Ces accélérations pourraient aussi sensiblement perturber les marchés, à l’image de «krachs éclairs» déjà provoqués par le trading à haute fréquence dans le passé. Dénuées de convictions, les machines sont en effet hautement susceptibles de provoquer des mouvements d’emballement. A l’occasion de récentes turbulences, plusieurs ETF fonctionnant à l’IA ont connu une rotation accrue de leurs positions.

«Je crains que dans un premier temps, l’IA soit déstabilisatrice, avance ainsi Etienne de Callataÿ, Chief Economist d’Orcadia Asset Management. Trois étudiants à qui vous demandez une dissertation sur l’inflation vous écriront des textes différents. Mais s’ils utilisent tous ChatGPT, les résultats seront très similaires. C’est la même chose sur les marchés. Avec les machines, il y a un vrai risque de convergence dans la manière de penser, donc d’agir.»  Georges Hübner abonde: «La question est de savoir si nos moteurs d’IA auront la maturité nécessaire pour déterminer quel peut être l’impact systémique de décisions individuelles. Je n’ai pas de réponse aujourd’hui… »

«Avec les machines, il y a un vrai risque de convergence dans la manière de penser, donc d’agir.»

Coupe-circuits

L’IA poussera-t-elle ainsi le législateur à concevoir des réponses face aux risques de marchés incontrôlables? «Pour prévenir les amplifications, il faut pouvoir mettre du sable dans les engrenages avec des mécanismes de freins automatiques», soutient Etienne de Callataÿ. Le FMI préconise ainsi l’implémentation de «coupe-circuits», une technique déjà éprouvée avec le trading à haute fréquence.
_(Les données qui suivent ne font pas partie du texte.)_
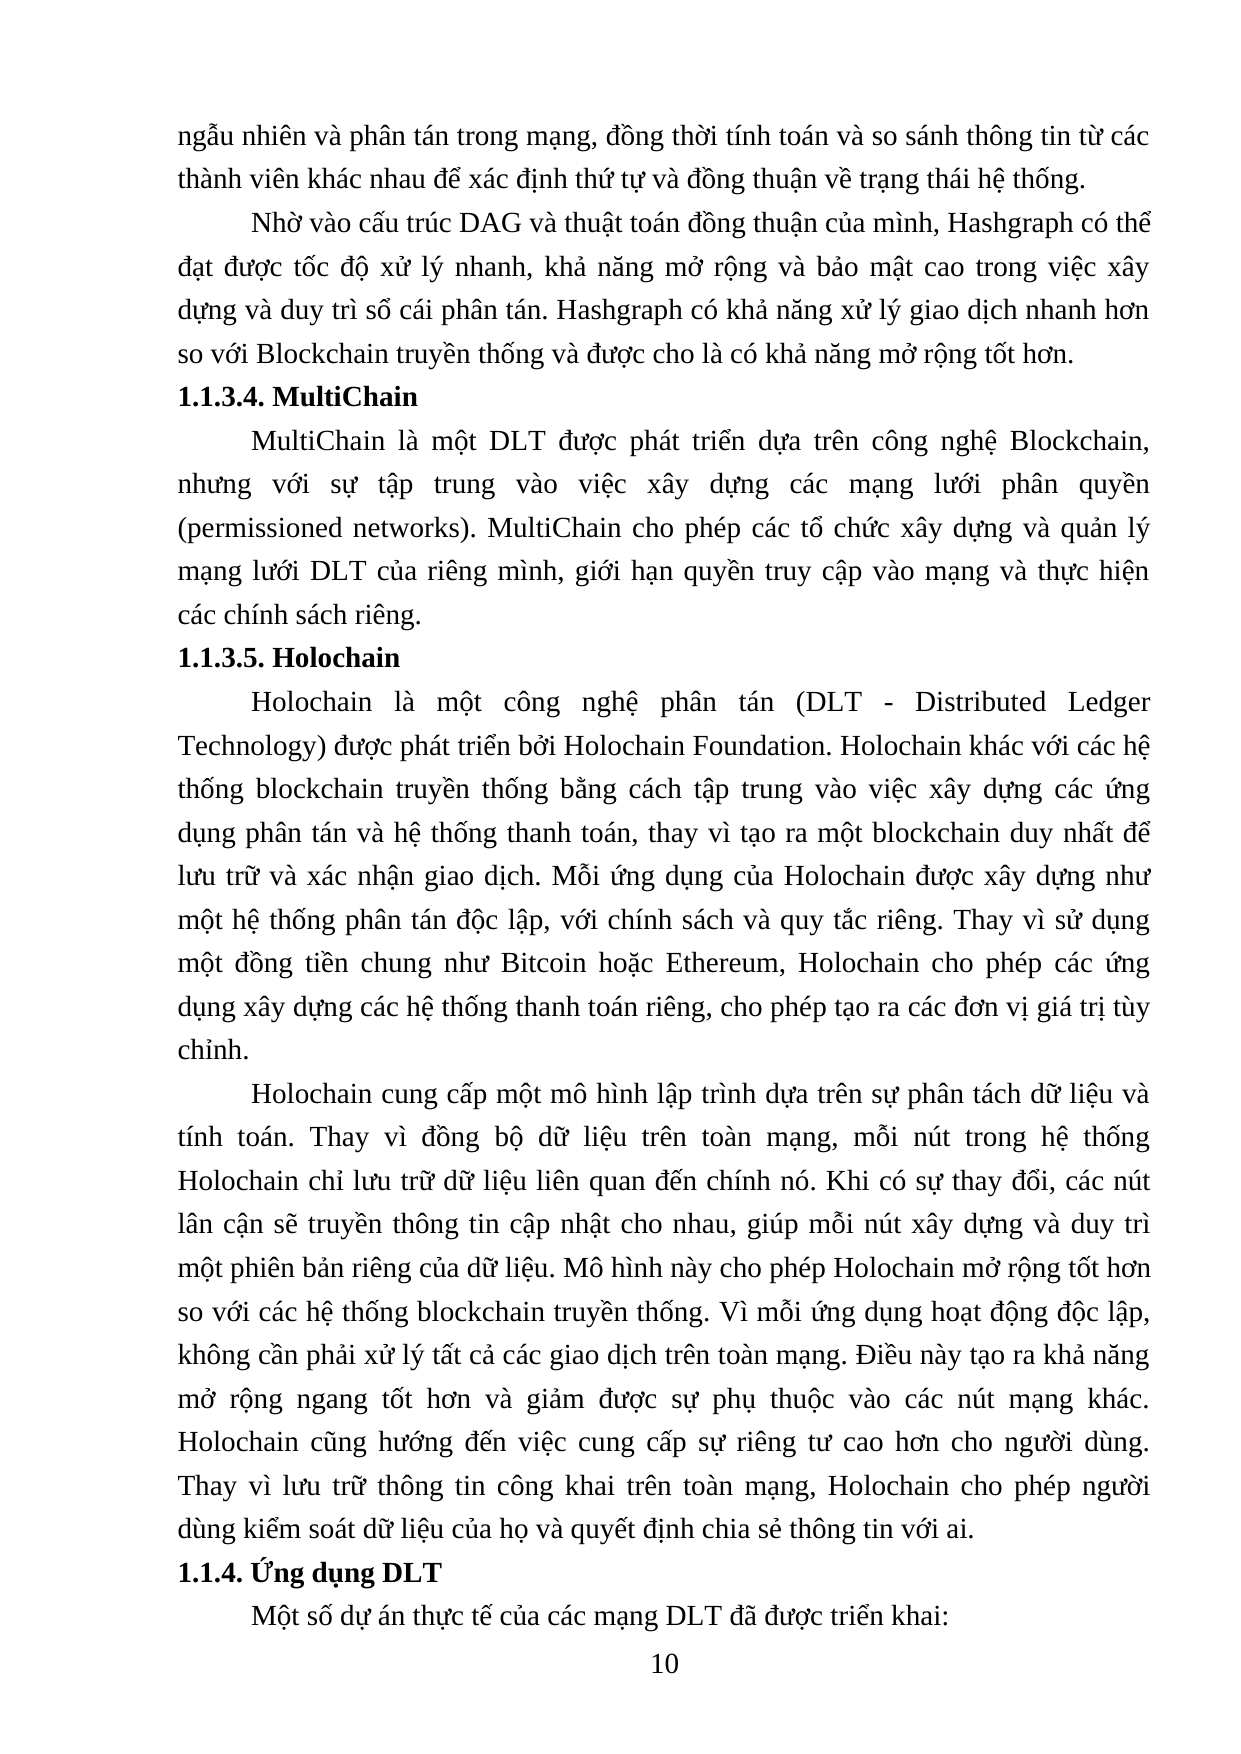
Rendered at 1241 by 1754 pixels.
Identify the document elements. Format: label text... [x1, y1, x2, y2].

list Nhờ vào cấu trúc DAG và thuật toán đồng thuận của mình, Hashgraph có thể đạt được tốc độ xử lý nhanh, khả năng mở rộng và bảo mật cao trong việc xây dựng và duy trì sổ cái phân tán. Hashgraph có khả năng xử lý giao dịch nhanh hơn so với Blockchain truyền thống và được cho là có khả năng mở rộng tốt hơn. [177, 205, 1152, 369]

Thomas Derval, avocat spécialisé du cabinet Simont Braun, mentionne pour sa part l’avis émis en mai dernier par l’Esma, l’autorité européenne des marchés financiers. Celui-ci précise que «les décisions des entreprises restent de la responsabilité des organes de direction, qu’elles soient prises par des personnes ou par des outils basés sur l’IA.» A ce stade et faute de prescriptions plus précises, le principal garde-fou contre les dérapages potentiels semble donc se limiter à mettre chaque acteur devant ses responsabilités face à ses clients.